Daviel Lazure-Vieira

Over 50% of the global Muslim population lives in the Asia-Pacific region, and with more than 225 million believers, Indonesia has the largest number of Muslims in the world. It’s one of the many things students from the Asian Institute’s Contemporary Asian Studies program learn in a fourth-year undergraduate course focused on different aspects of Indonesian society. Taught by Dylan Clark, the seminar includes a unique International Course Module (ICM) component in Bandung, allowing students to deepen their understanding of Islam, its activities and daily practices in Indonesia. For nine days, students conducted research under the supervision of Jacques Bertrand, a professor of political science and director of the Asian Institute’s Collaborative Master’s Specialization in Contemporary East and Southeast Asian Studies. They visited Islamic boarding schools (called pensantren), and met with students, educators and religious leaders who are deeply committed to education and activism inspired by Islamic values and texts.

“We have seen a rise in misperception regarding Islam,” explains Bertrand. “Reporting on terrorism, ISIS, as well as the deep conflict in the Middle East leaves the impression that radicalism and extremist ideas are the norm within Islam and creates anxiety across many societies, including Canada. While we can certainly try to compensate by inserting more teaching on Islam, its political expression and its diverse forms in our curriculum, the experience of actually engaging directly on the ground provides a unique opportunity to learn multiple facets within a very short time period.”

A sentiment echoed by the students themselves. “I wanted to see the difference between what we learn in class and the actual experiences of people out there in the world – and see whether our academic readings hold true,” says Kana Shishikura, a double-major in Contemporary Asian Studies and Peace, Conflict and Justice Studies at the Munk School.
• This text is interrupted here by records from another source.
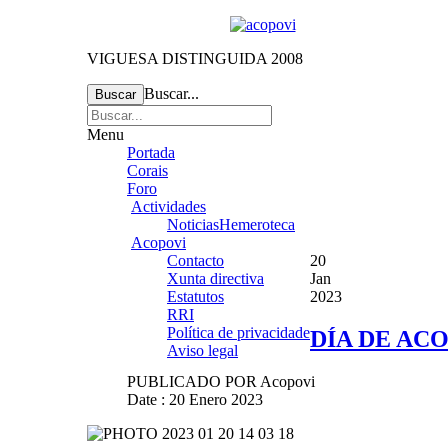
VIGUESA DISTINGUIDA 2008
Buscar...
Buscar
Menu
Portada
Corais
Foro
Actividades
Noticias
Hemeroteca
Acopovi
Contacto
20
Xunta directiva
Jan
Estatutos
2023
RRI
Política de privacidade
DÍA DE ACO
Aviso legal
PUBLICADO POR
Acopovi
Date : 20 Enero 2023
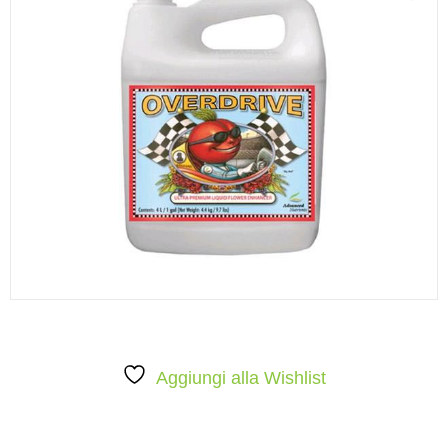
Aggiungi alla Wishlist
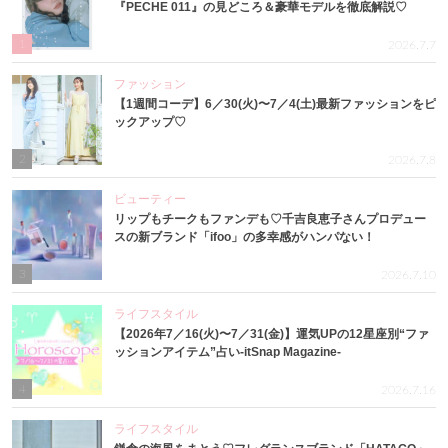
『PECHE 011』の見どころ＆豪華モデルを徹底解説♡
1
2026.7.7
ファッション
【1週間コーデ】6／30(火)〜7／4(土)最新ファッションをピ
ックアップ♡
2
2026.7.8
ビューティー
リップもチークもファンデも♡千吉良恵子さんプロデュー
スの新ブランド「ifoo」の多幸感がハンパない！
3
2026.7.10
ライフスタイル
【2026年7／16(火)〜7／31(金)】運気UPの12星座別“ファ
ッションアイテム”占い-itSnap Magazine-
4
2026.7.16
ライフスタイル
The trip to Indonesia was one of the many ICMs offered by the Faculty of Arts and Science and the Munk School’s Asian Institute. The goal is to foster cross-cultural, field-based research, while giving students the opportunity to learn more about issues in a different way than what is portrayed in the media. And it’s particularly true when it comes to how Islam is lived and practiced around the world. “The Islamic narrative is usually shaped around the Arab countries of the Middle East. This trip challenged that notion for many of us,” says Aadil Randeree, a fourth-year economics and history student. “Having lived in the UAE for over 12 years, it was interesting for me to see how a majority-Muslim population can take different approaches to implementing Islam in government and society. From education to business, Islamic principles have been incorporated seamlessly into all aspects of Indonesian society.”

The trip was a highlight of both students’ undergraduate studies. “I have always been fascinated by fieldwork and ethnographic research, and this trip made me want to pursue further research beyond my undergraduate degree,” Shishikura explains. In fact, she will soon be travelling to New Delhi and Agra to work on a project funded by the Richard Charles Lee Insights Through Asia Challenge. “I believe that my trip to Indonesia was a great foundation to prepare myself for the research that I will be conducting in India.”

“Seeing the vision and hard work of so many individuals in Indonesia towards social and developmental goals has motivated me to incorporate some aspect of social work in my career,” Randeree says. “Their determination to provide solutions to societal issues and not merely sit idly and wait for the state to intervene was particularly impressive. The personal connection I developed with Indonesia and the people I met will certainly draw me back there and I hope to provide a positive contribution myself, in some form or the other, in the near future.”